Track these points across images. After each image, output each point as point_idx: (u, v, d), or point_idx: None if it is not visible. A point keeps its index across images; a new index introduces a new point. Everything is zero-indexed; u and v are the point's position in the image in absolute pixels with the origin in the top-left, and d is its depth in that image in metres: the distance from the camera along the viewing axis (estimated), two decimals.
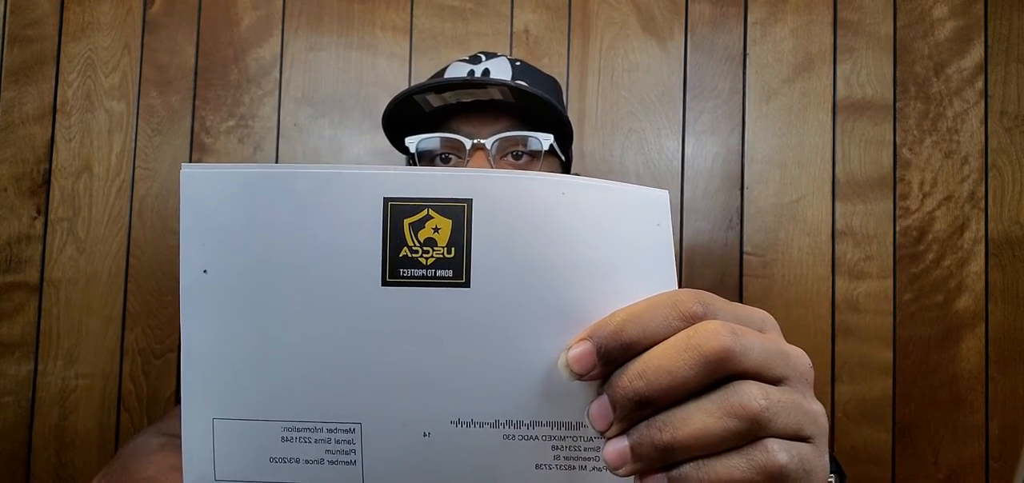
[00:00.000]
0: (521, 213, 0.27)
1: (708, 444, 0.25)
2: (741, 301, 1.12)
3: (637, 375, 0.25)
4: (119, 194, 1.13)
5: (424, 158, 0.69)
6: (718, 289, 1.13)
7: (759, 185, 1.14)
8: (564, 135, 0.69)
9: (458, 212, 0.26)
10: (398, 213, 0.26)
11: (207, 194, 0.27)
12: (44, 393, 1.11)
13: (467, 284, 0.27)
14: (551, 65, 1.15)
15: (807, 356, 0.28)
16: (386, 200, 0.26)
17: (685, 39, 1.16)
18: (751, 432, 0.25)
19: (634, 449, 0.25)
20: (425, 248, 0.27)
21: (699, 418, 0.24)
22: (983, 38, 1.14)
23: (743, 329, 0.26)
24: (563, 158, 0.73)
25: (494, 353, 0.27)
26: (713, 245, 1.14)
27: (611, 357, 0.26)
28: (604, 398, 0.26)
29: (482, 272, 0.27)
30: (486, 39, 1.15)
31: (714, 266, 1.14)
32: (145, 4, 1.15)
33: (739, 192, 1.14)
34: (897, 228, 1.13)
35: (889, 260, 1.13)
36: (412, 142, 0.66)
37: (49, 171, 1.13)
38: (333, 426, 0.28)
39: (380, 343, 0.27)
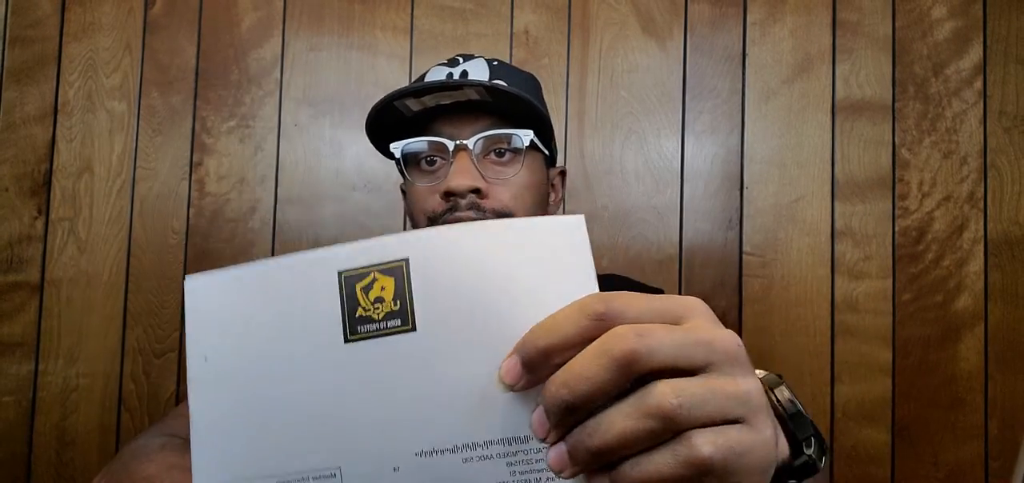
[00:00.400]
0: (452, 260, 0.31)
1: (634, 444, 0.26)
2: (740, 301, 1.13)
3: (562, 384, 0.27)
4: (120, 194, 1.14)
5: (409, 161, 0.69)
6: (718, 289, 1.13)
7: (758, 185, 1.15)
8: (544, 130, 0.70)
9: (398, 270, 0.32)
10: (350, 281, 0.32)
11: (204, 297, 0.33)
12: (45, 392, 1.11)
13: (414, 329, 0.31)
14: (551, 65, 1.16)
15: (735, 336, 0.28)
16: (339, 273, 0.32)
17: (685, 40, 1.17)
18: (670, 428, 0.26)
19: (571, 453, 0.27)
20: (375, 305, 0.32)
21: (620, 421, 0.26)
22: (982, 39, 1.15)
23: (650, 328, 0.26)
24: (546, 152, 0.74)
25: (444, 384, 0.31)
26: (712, 245, 1.14)
27: (534, 365, 0.28)
28: (541, 408, 0.28)
29: (425, 316, 0.31)
30: (486, 40, 1.16)
31: (714, 266, 1.14)
32: (146, 5, 1.16)
33: (739, 192, 1.15)
34: (896, 228, 1.14)
35: (888, 260, 1.13)
36: (396, 147, 0.68)
37: (50, 171, 1.13)
38: (317, 474, 0.33)
39: (349, 393, 0.32)
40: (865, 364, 1.12)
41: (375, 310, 0.32)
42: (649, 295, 0.29)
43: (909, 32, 1.15)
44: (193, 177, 1.14)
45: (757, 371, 0.32)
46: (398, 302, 0.32)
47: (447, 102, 0.65)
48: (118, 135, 1.14)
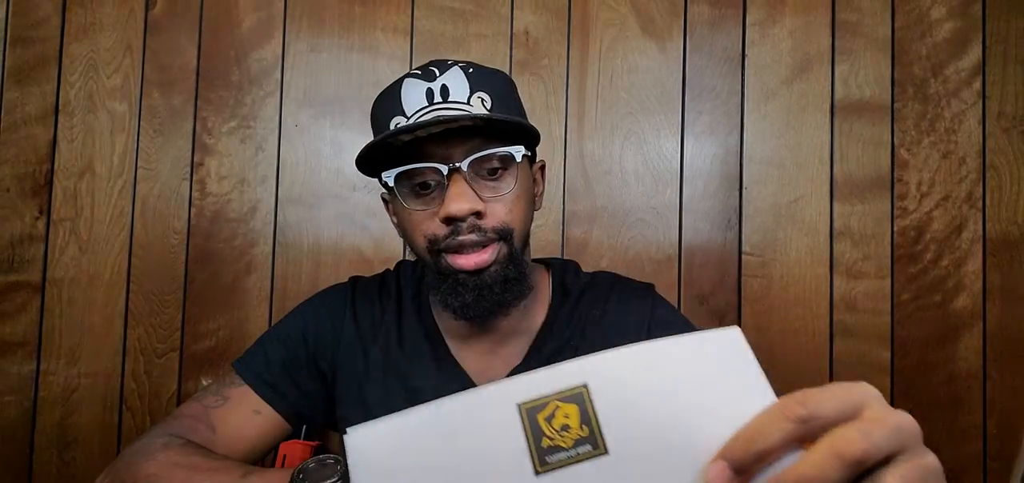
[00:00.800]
0: (631, 383, 0.33)
1: None
2: (739, 301, 1.13)
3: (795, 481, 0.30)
4: (121, 194, 1.14)
5: (401, 185, 0.68)
6: (717, 289, 1.13)
7: (758, 185, 1.15)
8: (529, 137, 0.70)
9: (579, 397, 0.32)
10: (532, 412, 0.32)
11: (369, 450, 0.32)
12: (46, 392, 1.11)
13: (606, 451, 0.32)
14: (551, 66, 1.16)
15: (911, 418, 0.32)
16: (519, 405, 0.32)
17: (684, 40, 1.17)
18: None
19: None
20: (562, 433, 0.32)
21: None
22: (981, 39, 1.15)
23: (871, 425, 0.30)
24: (531, 154, 0.74)
25: None
26: (712, 245, 1.14)
27: (744, 467, 0.31)
28: None
29: (614, 438, 0.32)
30: (486, 40, 1.16)
31: (713, 266, 1.14)
32: (147, 6, 1.16)
33: (738, 192, 1.15)
34: (895, 228, 1.14)
35: (887, 260, 1.13)
36: (390, 176, 0.67)
37: (51, 171, 1.13)
38: None
39: None
40: (864, 364, 1.12)
41: (562, 438, 0.32)
42: (831, 388, 0.32)
43: (908, 33, 1.16)
44: (194, 177, 1.14)
45: None
46: (586, 428, 0.32)
47: (438, 130, 0.65)
48: (119, 135, 1.14)
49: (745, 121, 1.16)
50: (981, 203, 1.13)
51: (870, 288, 1.13)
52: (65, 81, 1.14)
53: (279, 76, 1.16)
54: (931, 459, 0.31)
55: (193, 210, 1.14)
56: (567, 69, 1.16)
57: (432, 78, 0.69)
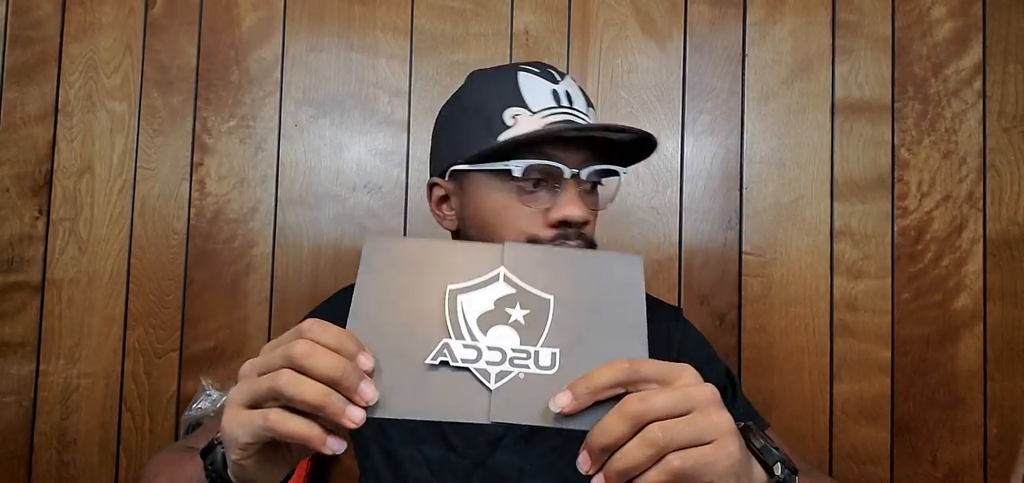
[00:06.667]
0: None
1: (644, 464, 0.40)
2: (740, 300, 1.13)
3: (599, 434, 0.41)
4: (121, 194, 1.14)
5: (511, 181, 0.67)
6: (718, 289, 1.13)
7: (758, 185, 1.15)
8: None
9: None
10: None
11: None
12: (46, 393, 1.11)
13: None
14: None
15: (711, 386, 0.43)
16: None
17: (684, 40, 1.17)
18: (661, 453, 0.40)
19: (607, 476, 0.41)
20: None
21: (632, 452, 0.40)
22: (981, 39, 1.15)
23: (650, 394, 0.41)
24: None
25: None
26: (712, 245, 1.14)
27: (582, 401, 0.43)
28: (585, 453, 0.42)
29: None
30: (486, 40, 1.16)
31: (713, 266, 1.14)
32: (147, 5, 1.16)
33: (738, 192, 1.15)
34: (895, 228, 1.14)
35: (887, 260, 1.13)
36: (518, 166, 0.65)
37: (51, 171, 1.13)
38: None
39: None
40: (864, 363, 1.12)
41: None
42: (657, 361, 0.43)
43: (909, 32, 1.16)
44: (194, 177, 1.14)
45: (739, 424, 0.46)
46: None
47: (571, 134, 0.66)
48: (119, 135, 1.14)
49: (745, 121, 1.16)
50: (981, 203, 1.13)
51: (870, 288, 1.13)
52: (65, 81, 1.14)
53: (279, 76, 1.16)
54: (715, 418, 0.41)
55: (193, 210, 1.14)
56: (567, 69, 1.16)
57: (554, 80, 0.70)
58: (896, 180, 1.14)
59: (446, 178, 0.72)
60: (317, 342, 0.41)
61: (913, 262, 1.13)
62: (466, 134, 0.70)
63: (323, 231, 1.15)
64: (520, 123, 0.67)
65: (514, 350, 0.45)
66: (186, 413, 1.09)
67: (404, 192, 1.15)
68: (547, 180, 0.67)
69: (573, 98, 0.70)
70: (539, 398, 0.43)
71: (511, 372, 0.44)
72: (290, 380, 0.40)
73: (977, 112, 1.14)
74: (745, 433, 0.48)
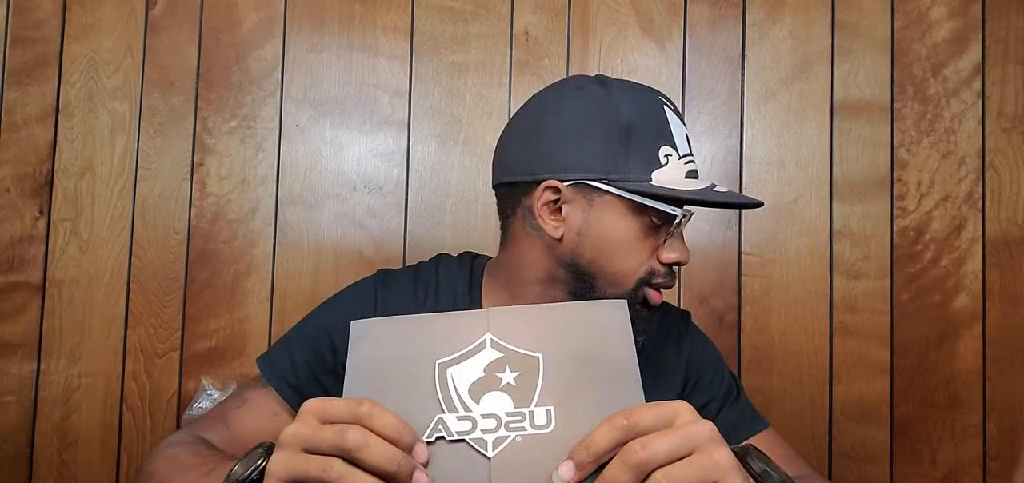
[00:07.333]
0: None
1: None
2: (739, 301, 1.13)
3: None
4: (121, 194, 1.14)
5: (648, 216, 0.69)
6: (717, 289, 1.13)
7: (758, 185, 1.15)
8: None
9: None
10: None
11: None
12: (47, 392, 1.11)
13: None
14: (551, 66, 1.16)
15: (710, 424, 0.42)
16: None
17: (684, 40, 1.17)
18: None
19: None
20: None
21: None
22: (981, 39, 1.15)
23: (652, 439, 0.40)
24: None
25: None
26: (712, 245, 1.14)
27: (585, 466, 0.42)
28: None
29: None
30: (486, 40, 1.16)
31: (713, 266, 1.14)
32: (147, 5, 1.16)
33: (738, 192, 1.15)
34: (895, 228, 1.14)
35: (887, 260, 1.14)
36: (679, 211, 0.68)
37: (52, 171, 1.13)
38: None
39: None
40: (864, 364, 1.12)
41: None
42: (652, 405, 0.43)
43: (908, 33, 1.16)
44: (194, 177, 1.14)
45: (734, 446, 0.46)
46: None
47: (724, 202, 0.70)
48: (119, 135, 1.14)
49: (745, 121, 1.16)
50: (981, 203, 1.13)
51: (870, 288, 1.13)
52: (65, 81, 1.14)
53: (279, 76, 1.16)
54: (717, 456, 0.41)
55: (193, 210, 1.14)
56: (567, 69, 1.16)
57: (682, 120, 0.73)
58: (895, 180, 1.14)
59: (568, 186, 0.68)
60: (372, 430, 0.41)
61: (912, 262, 1.13)
62: (616, 153, 0.67)
63: (323, 231, 1.15)
64: (671, 165, 0.68)
65: (508, 414, 0.45)
66: (187, 413, 1.09)
67: (404, 192, 1.15)
68: (667, 222, 0.69)
69: (690, 141, 0.73)
70: (538, 458, 0.43)
71: (508, 436, 0.44)
72: (343, 475, 0.40)
73: (976, 112, 1.14)
74: (743, 457, 0.48)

WHAT TO DO: Copy out exactly the lines that run from the line containing "66: (186, 413, 1.09)" through the last line of the material, and nothing more; omit the pictures.

REPLY:
66: (186, 413, 1.09)
67: (404, 192, 1.15)
68: (547, 180, 0.67)
69: (573, 98, 0.70)
70: (539, 398, 0.43)
71: (511, 372, 0.44)
72: (290, 380, 0.40)
73: (977, 112, 1.14)
74: (745, 433, 0.48)
[00:07.333]
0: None
1: None
2: (739, 301, 1.13)
3: None
4: (121, 194, 1.14)
5: (648, 216, 0.69)
6: (717, 289, 1.13)
7: (758, 185, 1.15)
8: None
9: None
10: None
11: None
12: (47, 392, 1.11)
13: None
14: (551, 66, 1.16)
15: (710, 424, 0.42)
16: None
17: (684, 40, 1.17)
18: None
19: None
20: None
21: None
22: (981, 39, 1.15)
23: (652, 439, 0.40)
24: None
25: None
26: (712, 245, 1.14)
27: (585, 466, 0.42)
28: None
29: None
30: (486, 40, 1.16)
31: (713, 266, 1.14)
32: (147, 5, 1.16)
33: (738, 192, 1.15)
34: (895, 228, 1.14)
35: (887, 260, 1.14)
36: (679, 211, 0.68)
37: (52, 171, 1.13)
38: None
39: None
40: (864, 364, 1.12)
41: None
42: (652, 405, 0.43)
43: (908, 33, 1.16)
44: (194, 177, 1.14)
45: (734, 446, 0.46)
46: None
47: (724, 202, 0.70)
48: (119, 135, 1.14)
49: (745, 121, 1.16)
50: (981, 203, 1.13)
51: (870, 288, 1.13)
52: (65, 81, 1.14)
53: (279, 76, 1.16)
54: (717, 456, 0.41)
55: (193, 210, 1.14)
56: (567, 69, 1.16)
57: (682, 120, 0.73)
58: (895, 180, 1.14)
59: (568, 186, 0.68)
60: (372, 430, 0.41)
61: (912, 262, 1.13)
62: (616, 153, 0.67)
63: (323, 231, 1.15)
64: (671, 165, 0.68)
65: (508, 414, 0.45)
66: (187, 413, 1.09)
67: (404, 192, 1.15)
68: (667, 222, 0.69)
69: (690, 141, 0.73)
70: (538, 458, 0.43)
71: (508, 436, 0.44)
72: (343, 475, 0.40)
73: (976, 112, 1.14)
74: (743, 457, 0.48)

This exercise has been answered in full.